Got this today; might be of interest to the participants
in the MP3 debate
My professor at Wharton just published a research paper, quantifying the effects of digital downloads on the sales of CDs - on the topic of the industry debate as to whether illegal downloads are destroying CD sales or whether there is a promotional side benefit from it.
He asked the question: “Would the people who are downloading music buy the music had they not downloaded it?”
In the study, he performed a lot of statistical modeling to determine the relationships and correlations between sales and downloads, using data from tracking peer to peer downloads and weekly CD sales figures.
Some of the results seem quite surprising, while others are expected. According to the study:
1) The top albums (over 600,000 copies, top 25%) were helped by the downloading, those with lower than 36,000 copies had a negative effect.
2) Most people download individual songs, not entire albums.
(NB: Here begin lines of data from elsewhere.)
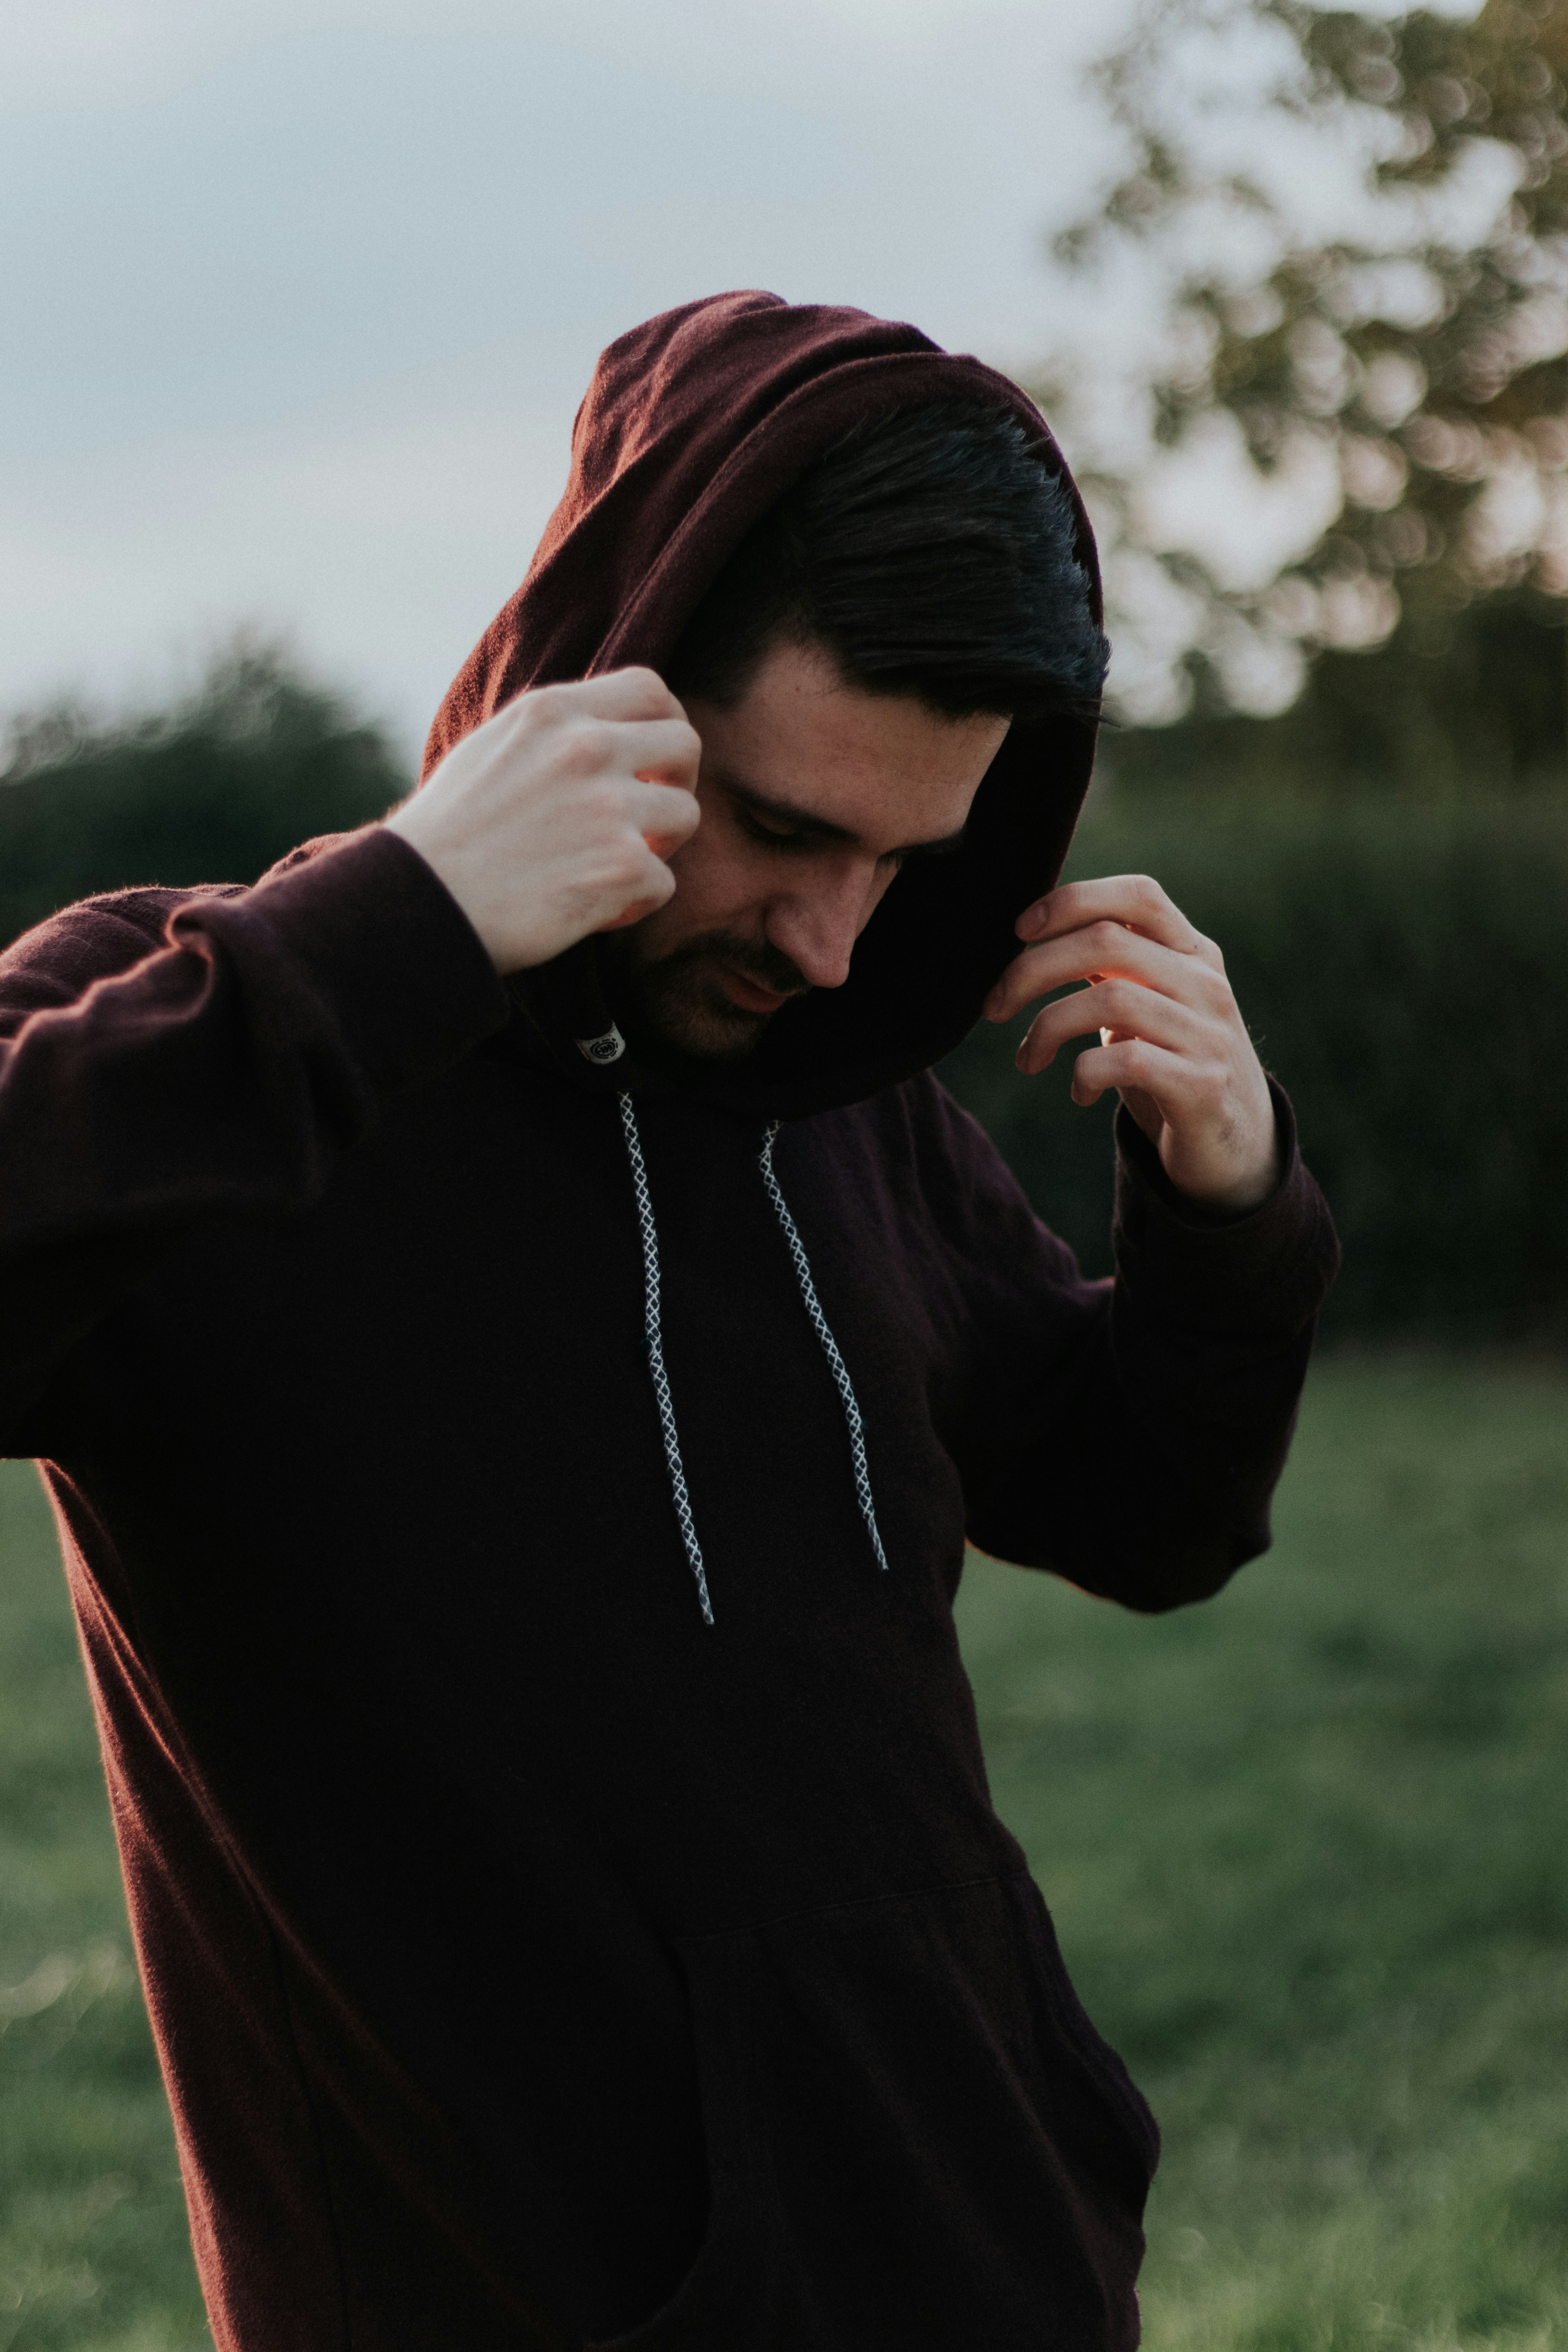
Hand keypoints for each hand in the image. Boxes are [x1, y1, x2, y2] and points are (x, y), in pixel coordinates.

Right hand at [386, 670, 701, 972]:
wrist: (418, 901)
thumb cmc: (447, 837)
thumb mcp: (492, 750)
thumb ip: (553, 734)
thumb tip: (608, 734)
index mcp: (553, 711)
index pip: (649, 689)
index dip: (665, 724)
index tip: (651, 760)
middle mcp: (587, 748)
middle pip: (685, 744)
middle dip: (676, 782)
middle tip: (649, 817)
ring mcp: (610, 807)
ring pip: (685, 815)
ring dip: (658, 847)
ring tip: (612, 868)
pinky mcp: (623, 866)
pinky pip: (664, 882)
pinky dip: (635, 903)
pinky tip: (593, 910)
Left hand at [984, 873, 1278, 1213]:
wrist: (1237, 1146)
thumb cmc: (1172, 1065)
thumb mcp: (1150, 1006)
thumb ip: (1112, 969)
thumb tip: (1033, 939)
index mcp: (1192, 954)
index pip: (1138, 895)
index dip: (1072, 901)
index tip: (1020, 930)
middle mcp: (1205, 984)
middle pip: (1106, 940)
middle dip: (1031, 968)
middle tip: (994, 1005)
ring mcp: (1207, 1034)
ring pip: (1110, 999)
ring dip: (1046, 1027)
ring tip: (1027, 1059)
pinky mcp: (1202, 1085)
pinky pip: (1127, 1061)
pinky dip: (1084, 1075)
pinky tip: (1079, 1093)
About 90% of the songs on most popular albums are downloaded less than 11 times, and there is a high download concentration toward hits.
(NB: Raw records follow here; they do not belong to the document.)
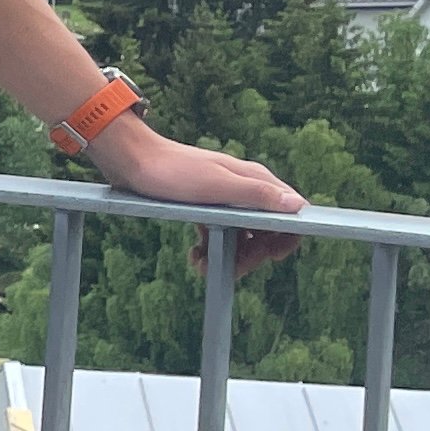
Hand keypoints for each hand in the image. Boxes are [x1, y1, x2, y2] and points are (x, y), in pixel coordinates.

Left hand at [86, 119, 305, 268]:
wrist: (131, 160)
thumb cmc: (172, 170)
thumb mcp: (215, 184)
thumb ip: (256, 194)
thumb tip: (298, 205)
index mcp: (255, 180)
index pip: (291, 212)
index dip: (287, 238)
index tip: (270, 257)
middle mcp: (245, 188)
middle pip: (266, 231)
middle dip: (251, 255)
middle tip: (231, 270)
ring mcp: (225, 198)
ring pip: (241, 236)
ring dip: (228, 256)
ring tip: (200, 266)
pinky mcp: (205, 206)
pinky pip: (219, 233)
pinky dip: (210, 248)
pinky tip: (194, 257)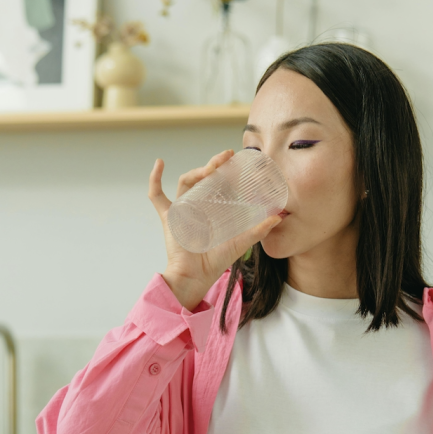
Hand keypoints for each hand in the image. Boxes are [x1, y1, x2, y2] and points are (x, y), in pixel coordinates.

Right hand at [149, 149, 281, 311]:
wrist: (196, 276)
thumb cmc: (216, 261)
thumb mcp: (241, 242)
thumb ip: (258, 230)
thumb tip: (278, 217)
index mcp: (213, 209)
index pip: (218, 183)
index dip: (225, 170)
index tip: (235, 159)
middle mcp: (197, 206)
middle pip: (202, 178)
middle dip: (213, 165)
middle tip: (226, 157)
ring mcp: (181, 209)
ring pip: (186, 182)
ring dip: (197, 171)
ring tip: (210, 168)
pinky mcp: (168, 217)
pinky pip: (156, 195)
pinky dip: (154, 178)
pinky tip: (159, 162)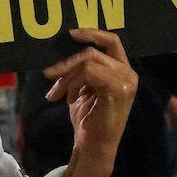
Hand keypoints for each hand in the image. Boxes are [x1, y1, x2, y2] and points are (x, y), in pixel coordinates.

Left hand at [44, 28, 137, 176]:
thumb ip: (81, 69)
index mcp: (122, 70)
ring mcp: (126, 81)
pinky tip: (69, 98)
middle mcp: (128, 73)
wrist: (93, 144)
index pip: (112, 41)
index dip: (92, 32)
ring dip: (66, 75)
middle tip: (48, 73)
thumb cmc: (88, 117)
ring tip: (57, 91)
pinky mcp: (119, 89)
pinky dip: (73, 83)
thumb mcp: (83, 87)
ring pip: (88, 61)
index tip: (71, 33)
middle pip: (92, 51)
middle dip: (67, 62)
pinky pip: (88, 73)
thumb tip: (61, 50)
3) Music industry marketing still greatly influences people’s habits, both from a sales and downloading aspect.
His press release (.doc) and the full paper (.pdf) are attached.
Some interesting stuff there, especially #1, which would seem to contradict what a lot of us had hoped about downloading, i.e. that it would give little albums a boost. And, of course, #2 will worry Tom Ellard. But someone smarter than me will have to check the methods and the data.